Insufficient Investment in Technology Could Stifle Operations Effectiveness
Operations leaders believe insufficient investment in technology could hold back the effectiveness of their departments to manage expected periods of additional significant change, according to new research by Pegasystems the software company that crushes business complexity. The global study, conducted by research firm iResearch, surveyed operations leaders from 10 countries in the Americas, Europe, and Asia-Pacific for their thoughts on what the future holds for operations functions over the next five years.
With responsibility for people, budgets, project delivery, transformation, and strategy, operations teams can make or break the success of any modern organization. Notwithstanding this, the research showed that 50 percent of respondents feel that operations do not currently get the level of investment needed to be truly effective. This is despite the fact that nearly two thirds (64 percent) say additional investment in technology would have a significant transformational impact on both the efficiency and effectiveness of operations teams. Meanwhile, 73 percent say that the ability to keep up to date with the latest technologies will be key over the course of the next five years, with investment in technology seen as key to building greater resiliency and predictability for operations functions, while also potentially mitigating the impact of the next big disruption.

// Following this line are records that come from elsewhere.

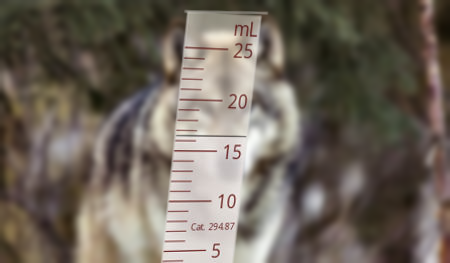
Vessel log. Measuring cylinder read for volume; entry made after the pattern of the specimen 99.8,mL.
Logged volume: 16.5,mL
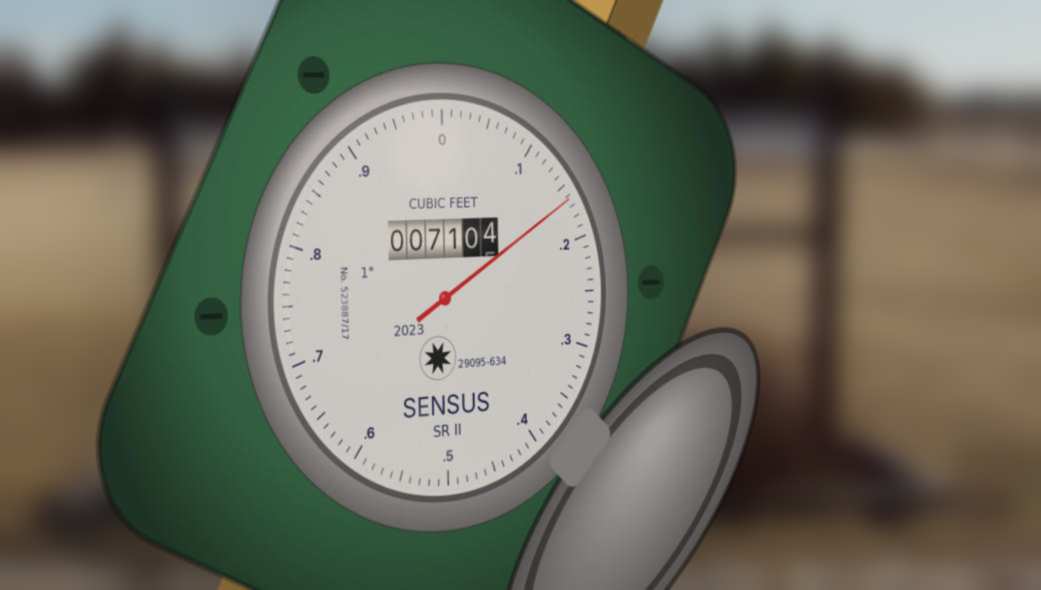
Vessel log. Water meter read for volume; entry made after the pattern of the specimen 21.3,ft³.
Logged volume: 7104.16,ft³
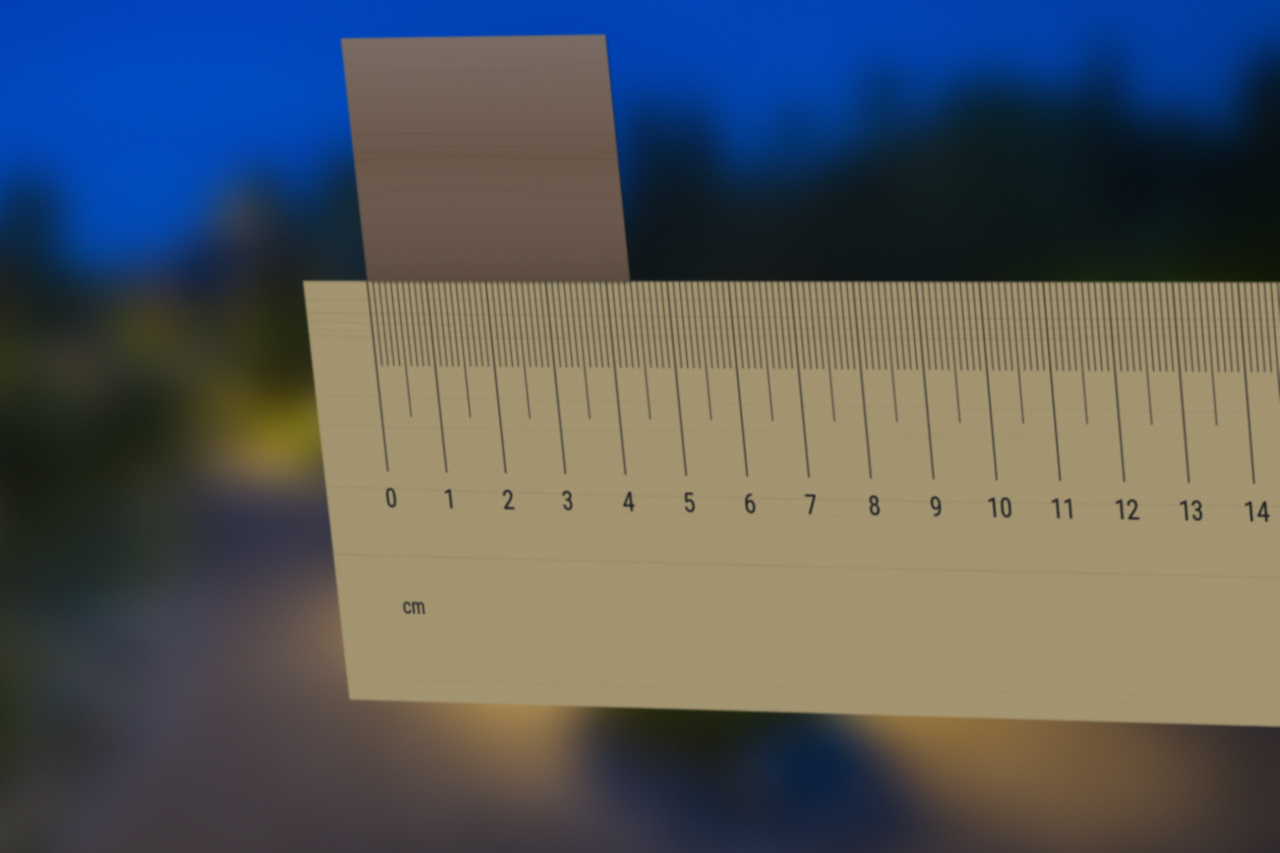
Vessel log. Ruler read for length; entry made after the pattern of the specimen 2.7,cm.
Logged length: 4.4,cm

The study also found that the next five years are predicted to bring a period of additional significant change for operations teams, with technology expected to play a key role in enabling the successful operations functions of tomorrow for those prepared to make the required investment. Some of the expected changes to occur include:
- A move to ubiquitous automation: Seventy-one percent of respondents say the automation of routine administrative and IT tasks will have either a ‘big or transformational’ impact on the operations function over the course of the next five years, while the same percentage also indicated that optimizing workflow through AI and automation will have a similar impact over the same period. This suggests organizations will place greater emphasis on implementing AI-powered decisioning and workflow automation to streamline processes and transform their workflow by reducing inefficiencies and unlocking value.
- The future is hybrid, not zero operations: While many consultants and technologists have predicted that the future of the operations function is ‘zero operations’, in which everything is automated, respondents indicated that a hybrid model, with a mixture of automation and in-person, seems the most likely. Almost one third (29 percent) say they were already too committed to a hands-on, human approach to fully automate their operations function, while one quarter (26 percent) say they require a specific person to do perform the role effectively, meaning they are unable to automate.
- Ops leaders will need to become more tech savvy: When asked which competencies will be most important to them in the next three to five years, respondents identified digital and computational skills as the most significant – with one third (32 percent) citing them as key. Leaders in the operations function will also be required to upskill themselves in other ways, with business strategy (31 percent) and collaboration (26 percent) deemed to be important competencies to develop.
- The rise of the ops specialist: The rise of automation and hybrid operations functions will see a greater number of operations specialists. Half of the respondents (48 percent) say they will need to hire more specialists to handle operations work that can’t be automated or digitized, while over one third (36 percent) say they will reduce the number of generalists in operations roles.